Charity

Giving Back to the Community

Many of the industrial plants are actively involved in their community. They provide educational support for schools and libraries, environmental awareness programs and community improvement actions, among many other programs.  A few of the plants and some of their involvements are:

  • Dow Chemical Company - contributes heavily to Habitat for Humanity; supports United Way; provides local school with financial support, as well as volunteers to read to the students, tutors, judges for science fairs, and other areas of need.
  • Monsanto - implemented a fund specifically for charitable contributions to the communities of their employees around the world providing for flood, tornado, and earthquake relief, among other things.
  • Orion Refining Corporation - supports the United Way, Sacred Heart School, the Louisiana Philharmonic Orchestra's Southern Serenades Plantation Series, and the local department of recreation.
  • DuPont - contributes to colleges and universities worldwide, as well as programs that "support sustainable improvements" in education, workforce, and community.
  • Occidental Chemical - built schools, medical clinics, and daycare centers in rural areas near their international operations and provided the necessary training to sustain development.
  • Praxair - assists public libraries of their communities in achieving both long- and short-term goals through their grant program called Library Links.
  • Formosa Plastics Corporation - provides scholarships, funds, mentors, tutors, etc., for educational advancement in local schools and universities; contributes time and resources to community events, including: Louisiana Special Olympics, March of Dimes Walk-a-thon, Trash Bash, and the United Way among others.

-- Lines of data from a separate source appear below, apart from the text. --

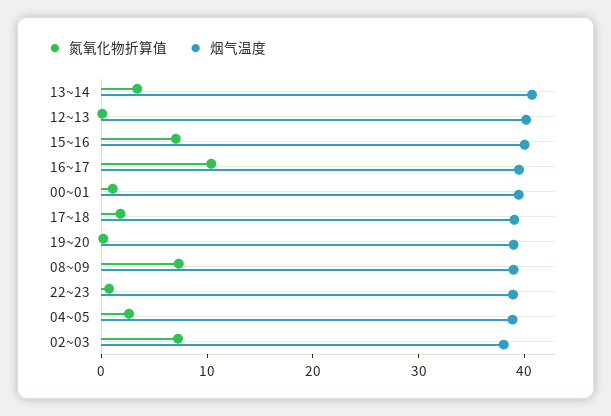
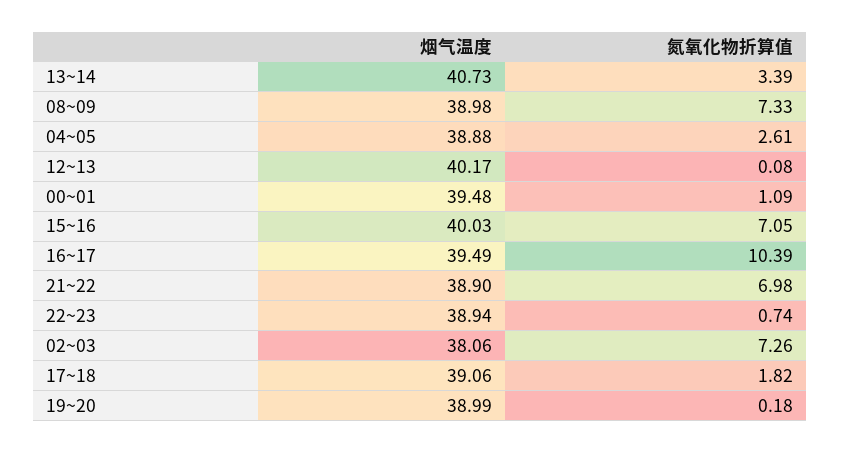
  {
    "氮氧化物折算值": {
      "13~14": 3.39,
      "12~13": 0.08,
      "15~16": 7.05,
      "16~17": 10.39,
      "00~01": 1.09,
      "17~18": 1.82,
      "19~20": 0.18,
      "08~09": 7.33,
      "22~23": 0.74,
      "04~05": 2.61,
-     "02~03": 7.26
+     "02~03": 7.26,
+     "21~22": 6.98
    },
    "烟气温度": {
      "13~14": 40.73,
      "12~13": 40.17,
      "15~16": 40.03,
      "16~17": 39.49,
      "00~01": 39.48,
      "17~18": 39.06,
      "19~20": 38.99,
      "08~09": 38.98,
      "22~23": 38.94,
      "04~05": 38.88,
-     "02~03": 38.06
+     "02~03": 38.06,
+     "21~22": 38.9
    }
  }

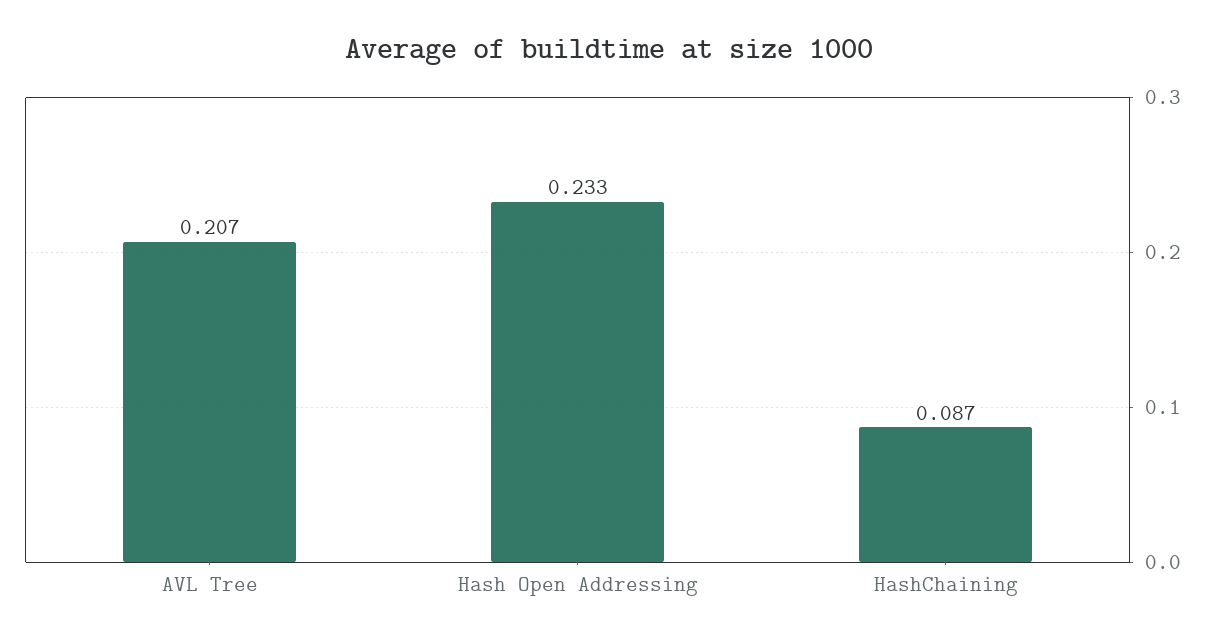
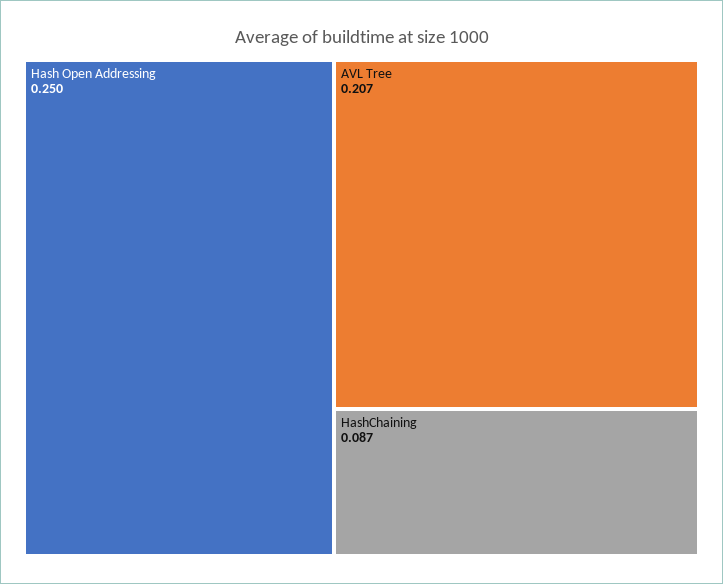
  {
    "AVL Tree": 0.207,
-   "Hash Open Addressing": 0.233,
+   "Hash Open Addressing": 0.25,
    "HashChaining": 0.087
  }

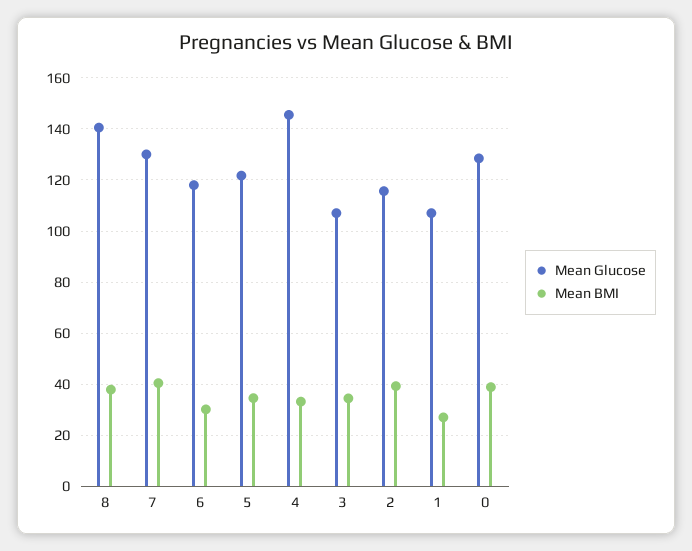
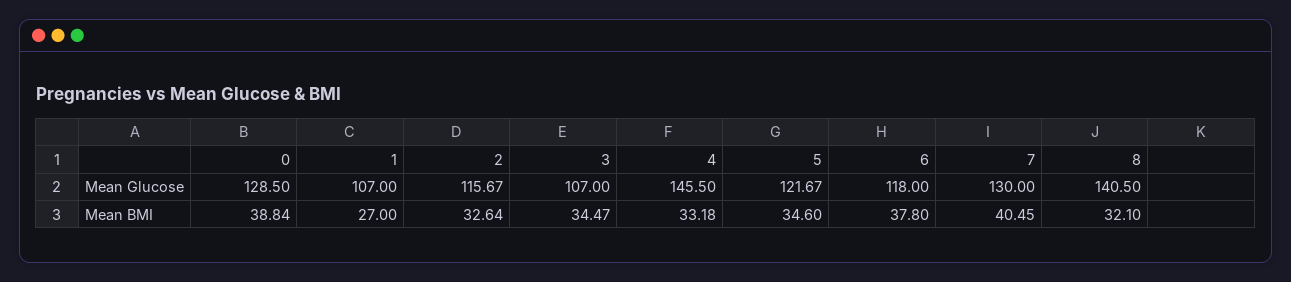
  {
    "Mean Glucose": {
      "8": 140.5,
      "7": 130,
      "6": 118,
      "5": 121.67,
      "4": 145.5,
      "3": 107,
      "2": 115.67,
      "1": 107,
      "0": 128.5
    },
    "Mean BMI": {
-     "8": 37.5,
+     "8": 32.1,
      "7": 40.45,
-     "6": 30,
+     "6": 37.8,
      "5": 34.6,
      "4": 33.18,
      "3": 34.47,
-     "2": 40,
+     "2": 32.64,
      "1": 27,
      "0": 38.84
    }
  }

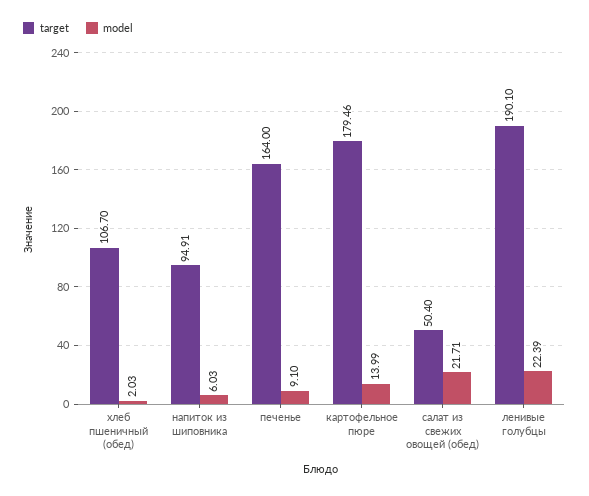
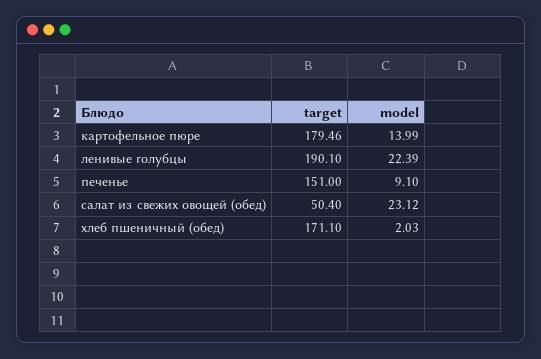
  {
    "target": {
-     "хлеб пшеничный (обед)": 106.7,
+     "хлеб пшеничный (обед)": 171.1,
-     "напиток из шиповника": 94.91,
-     "печенье": 164,
+     "печенье": 151,
      "картофельное пюре": 179.46,
      "салат из свежих овощей (обед)": 50.4,
      "ленивые голубцы": 190.1
    },
    "model": {
      "хлеб пшеничный (обед)": 2.03,
-     "напиток из шиповника": 6.03,
      "печенье": 9.1,
      "картофельное пюре": 13.99,
-     "салат из свежих овощей (обед)": 21.71,
+     "салат из свежих овощей (обед)": 23.12,
      "ленивые голубцы": 22.39
    }
  }

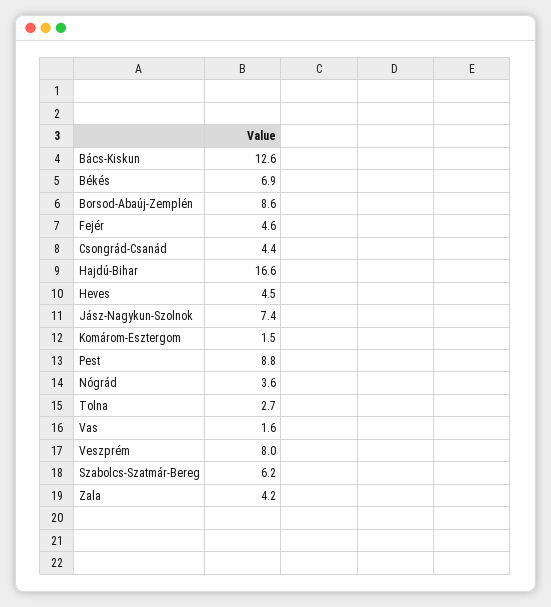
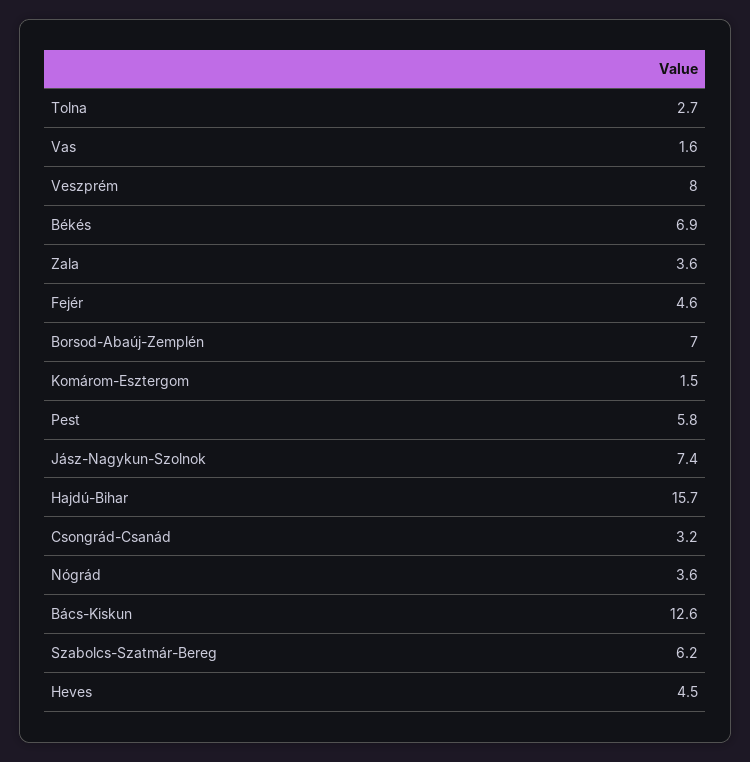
  {
    "Bács-Kiskun": 12.6,
    "Békés": 6.9,
-   "Borsod-Abaúj-Zemplén": 8.6,
+   "Borsod-Abaúj-Zemplén": 7,
    "Fejér": 4.6,
-   "Csongrád-Csanád": 4.4,
+   "Csongrád-Csanád": 3.2,
-   "Hajdú-Bihar": 16.6,
+   "Hajdú-Bihar": 15.7,
    "Heves": 4.5,
    "Jász-Nagykun-Szolnok": 7.4,
    "Komárom-Esztergom": 1.5,
-   "Pest": 8.8,
+   "Pest": 5.8,
    "Nógrád": 3.6,
    "Tolna": 2.7,
    "Vas": 1.6,
    "Veszprém": 8,
    "Szabolcs-Szatmár-Bereg": 6.2,
-   "Zala": 4.2
+   "Zala": 3.6
  }

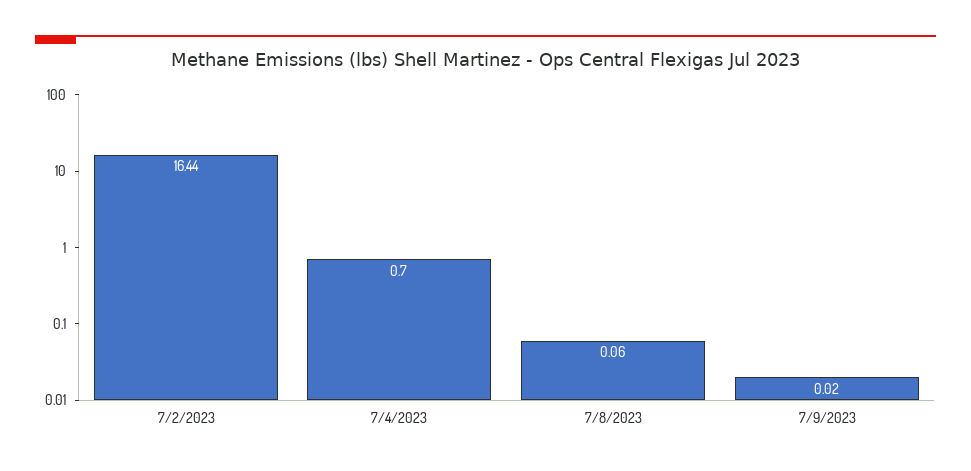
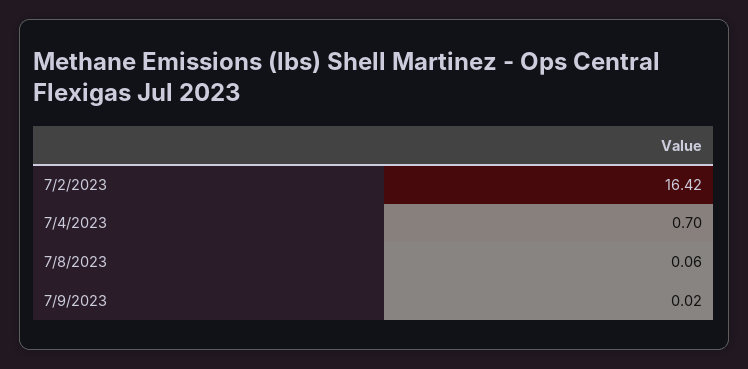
  {
-   "7/2/2023": 16.44,
+   "7/2/2023": 16.42,
    "7/4/2023": 0.7,
    "7/8/2023": 0.06,
    "7/9/2023": 0.02
  }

Although this does not nearly cover all of the companies of Louisiana's Chemical Corridor or their involvements, it serves to show the charitable impact the industry has on its communities.

 

Giving to the Families of Their Own Dying.

As a member of the health and safety committee in his labor union, Ray Reynolds, a former plant worker of Lake Charles, told PBS's "Trade Secrets: A Moyers Report" that "when anyone died inside the local union, my job was to bring them

a Bible and a check from the union. And we would do that within the first 24 hours, so the widow and the family would have some money to live on until the insurance would come in. And I started seeing people getting sick and people dying." Ironically, Reynolds has since been diagnosed with toxic neuropathy - "a disease likely related to exposures to chemicals."